Check each line of the material, and show the ones that include the word "flex".
=-=-=
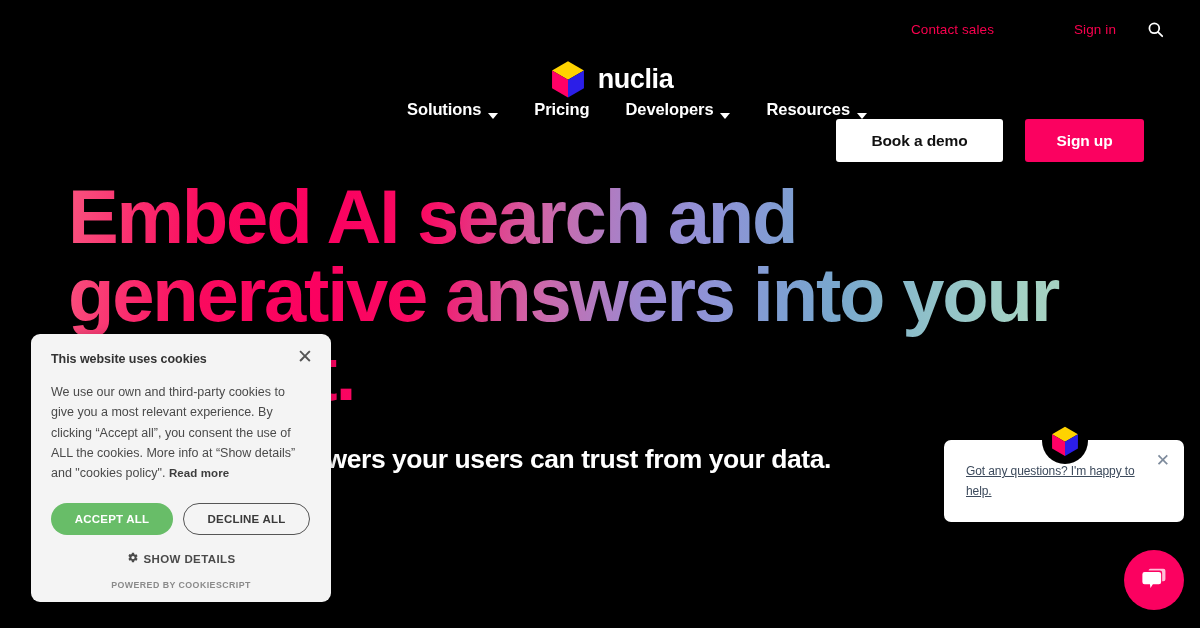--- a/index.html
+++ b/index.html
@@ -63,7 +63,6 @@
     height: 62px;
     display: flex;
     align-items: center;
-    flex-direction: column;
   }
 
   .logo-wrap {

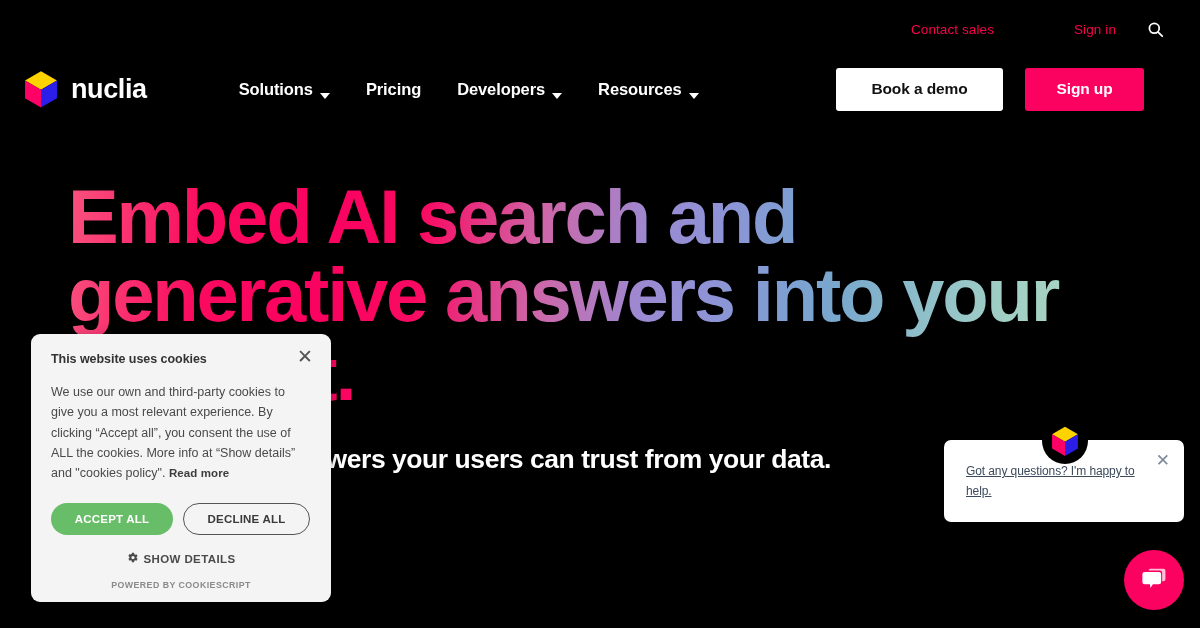--- a/index.html
+++ b/index.html
@@ -258,6 +258,7 @@
     color: #3a3a3a;
     border: 1px solid #555555;
     width: 127px;
+    font-style: italic;
   }
   .cookie-details {
     margin-top: 16px;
=-=-=
## Response
     display: flex;
-    flex-direction: column;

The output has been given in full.